農林水産業由来が占めるGHG排出量割合は約4%
畜産業界では従来、「家畜排泄物」の不適切な管理(処理・保管)により、悪臭や水質汚染など「畜産環境問題」が発生し、その解消が大きな課題となってきた。さらに近年では、家畜排泄物は畜産業由来の温室効果ガス(GHG)の主要な排出源のひとつとされ、畜産農家に対し、より適切な管理が求められている。

「畜産環境をめぐる情勢」(出所:農林水産省生産局畜産部畜産振興課)

「畜産環境をめぐる情勢(2018年2月)」(出所:農林水産省生産局畜産部畜産振興課)

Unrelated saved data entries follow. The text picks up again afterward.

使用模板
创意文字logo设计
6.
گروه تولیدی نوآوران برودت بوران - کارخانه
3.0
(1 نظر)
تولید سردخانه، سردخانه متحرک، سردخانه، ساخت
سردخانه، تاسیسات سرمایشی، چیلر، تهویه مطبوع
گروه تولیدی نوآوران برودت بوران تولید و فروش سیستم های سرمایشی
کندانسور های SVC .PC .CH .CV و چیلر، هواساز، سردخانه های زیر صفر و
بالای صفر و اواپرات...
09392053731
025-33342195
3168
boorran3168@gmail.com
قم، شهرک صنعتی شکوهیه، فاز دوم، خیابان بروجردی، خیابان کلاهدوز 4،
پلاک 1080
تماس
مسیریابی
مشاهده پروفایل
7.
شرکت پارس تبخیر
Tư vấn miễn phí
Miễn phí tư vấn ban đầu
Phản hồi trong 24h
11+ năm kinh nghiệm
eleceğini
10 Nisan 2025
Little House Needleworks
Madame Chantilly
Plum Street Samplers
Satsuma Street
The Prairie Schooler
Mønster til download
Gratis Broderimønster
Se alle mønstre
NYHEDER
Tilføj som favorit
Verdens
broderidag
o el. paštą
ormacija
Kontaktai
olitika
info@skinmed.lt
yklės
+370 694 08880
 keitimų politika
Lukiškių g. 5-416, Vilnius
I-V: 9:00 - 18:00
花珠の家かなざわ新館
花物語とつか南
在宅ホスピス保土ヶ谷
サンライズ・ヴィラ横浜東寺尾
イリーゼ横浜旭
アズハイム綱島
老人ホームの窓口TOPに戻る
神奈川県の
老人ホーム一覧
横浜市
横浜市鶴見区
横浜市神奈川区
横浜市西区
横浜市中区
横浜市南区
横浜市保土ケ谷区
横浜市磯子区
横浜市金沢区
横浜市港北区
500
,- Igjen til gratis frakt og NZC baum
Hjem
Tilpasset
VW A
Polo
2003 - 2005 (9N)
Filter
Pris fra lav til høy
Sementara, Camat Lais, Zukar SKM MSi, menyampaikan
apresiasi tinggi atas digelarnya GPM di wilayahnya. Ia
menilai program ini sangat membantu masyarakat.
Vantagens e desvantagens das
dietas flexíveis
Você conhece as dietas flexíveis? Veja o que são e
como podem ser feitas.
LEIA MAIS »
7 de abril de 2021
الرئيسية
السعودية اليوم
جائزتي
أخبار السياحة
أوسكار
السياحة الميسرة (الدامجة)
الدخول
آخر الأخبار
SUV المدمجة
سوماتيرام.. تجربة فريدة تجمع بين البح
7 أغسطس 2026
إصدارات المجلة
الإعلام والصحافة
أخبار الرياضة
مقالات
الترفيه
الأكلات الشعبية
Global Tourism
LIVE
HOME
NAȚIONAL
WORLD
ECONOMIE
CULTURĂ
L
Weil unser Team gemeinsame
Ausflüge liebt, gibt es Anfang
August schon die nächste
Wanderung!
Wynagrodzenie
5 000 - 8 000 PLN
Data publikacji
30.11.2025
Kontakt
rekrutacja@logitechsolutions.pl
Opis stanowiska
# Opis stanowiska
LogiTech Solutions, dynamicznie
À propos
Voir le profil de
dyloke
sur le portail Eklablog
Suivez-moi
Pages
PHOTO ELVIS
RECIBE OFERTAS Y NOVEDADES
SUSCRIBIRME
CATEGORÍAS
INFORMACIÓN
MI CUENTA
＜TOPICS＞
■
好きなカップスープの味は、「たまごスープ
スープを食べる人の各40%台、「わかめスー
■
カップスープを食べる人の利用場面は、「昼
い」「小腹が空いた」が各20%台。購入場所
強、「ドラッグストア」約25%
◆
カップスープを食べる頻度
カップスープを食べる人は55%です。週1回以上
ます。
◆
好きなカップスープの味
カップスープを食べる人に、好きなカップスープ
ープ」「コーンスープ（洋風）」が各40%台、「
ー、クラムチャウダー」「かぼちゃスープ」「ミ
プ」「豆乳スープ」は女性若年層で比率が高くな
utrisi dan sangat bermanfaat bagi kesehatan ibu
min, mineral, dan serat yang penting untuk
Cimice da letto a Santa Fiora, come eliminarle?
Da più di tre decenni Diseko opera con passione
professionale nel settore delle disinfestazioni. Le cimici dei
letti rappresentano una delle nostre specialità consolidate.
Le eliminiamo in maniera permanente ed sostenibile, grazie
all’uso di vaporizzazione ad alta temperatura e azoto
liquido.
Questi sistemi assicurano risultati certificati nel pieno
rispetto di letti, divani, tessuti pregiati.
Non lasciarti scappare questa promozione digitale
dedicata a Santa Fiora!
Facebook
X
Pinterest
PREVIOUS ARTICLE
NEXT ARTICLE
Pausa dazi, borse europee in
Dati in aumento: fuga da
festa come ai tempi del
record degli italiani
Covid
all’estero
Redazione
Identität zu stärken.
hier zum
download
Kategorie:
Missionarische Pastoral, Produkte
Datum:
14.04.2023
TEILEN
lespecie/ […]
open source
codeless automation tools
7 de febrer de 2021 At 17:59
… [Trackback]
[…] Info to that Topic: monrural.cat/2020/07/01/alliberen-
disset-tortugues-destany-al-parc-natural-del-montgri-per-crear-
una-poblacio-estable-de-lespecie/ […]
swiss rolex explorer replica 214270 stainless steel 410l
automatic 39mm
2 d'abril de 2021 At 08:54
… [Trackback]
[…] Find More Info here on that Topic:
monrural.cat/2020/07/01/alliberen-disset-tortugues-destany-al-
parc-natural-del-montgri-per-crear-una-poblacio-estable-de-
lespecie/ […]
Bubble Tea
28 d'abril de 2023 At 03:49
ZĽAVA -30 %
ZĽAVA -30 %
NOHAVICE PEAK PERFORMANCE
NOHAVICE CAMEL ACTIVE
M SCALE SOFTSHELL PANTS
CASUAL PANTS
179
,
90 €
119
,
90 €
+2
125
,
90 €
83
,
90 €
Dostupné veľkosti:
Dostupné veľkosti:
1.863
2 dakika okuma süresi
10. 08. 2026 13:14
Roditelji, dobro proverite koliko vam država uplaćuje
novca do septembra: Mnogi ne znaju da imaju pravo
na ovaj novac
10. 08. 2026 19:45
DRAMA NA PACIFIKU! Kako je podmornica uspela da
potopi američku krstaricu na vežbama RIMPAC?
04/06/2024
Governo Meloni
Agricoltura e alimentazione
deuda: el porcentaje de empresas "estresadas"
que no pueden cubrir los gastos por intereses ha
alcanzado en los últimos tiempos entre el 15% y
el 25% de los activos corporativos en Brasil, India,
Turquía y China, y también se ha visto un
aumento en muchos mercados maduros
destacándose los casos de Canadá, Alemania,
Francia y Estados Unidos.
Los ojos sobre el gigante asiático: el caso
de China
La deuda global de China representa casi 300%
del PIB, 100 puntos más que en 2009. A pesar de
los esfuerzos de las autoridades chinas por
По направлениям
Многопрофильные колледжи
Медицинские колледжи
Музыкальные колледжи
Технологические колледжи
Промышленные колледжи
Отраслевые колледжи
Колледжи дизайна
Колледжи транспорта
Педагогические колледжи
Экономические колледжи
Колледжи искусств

日本のGHG排出量(約11.4憶トン、22年度)のうち、農林水産業由来が占める割合は約4%で、そのうち畜産業由来のGHGが約28%を占める。畜産業由来のGHGは主に家畜排泄物管理に由来するCH4(メタン)、N2O(一酸化窒素)と消化管内発酵(げっぷ)由来のN2Oに大別され、家畜排泄物管理由来が全体の2分の1弱を占める。
農水省では家畜排泄物由来のGHG排出量削減のために、家畜排泄物管理方法の変更やアミノ酸バランス改善飼料の給餌等の取り組みを推進している。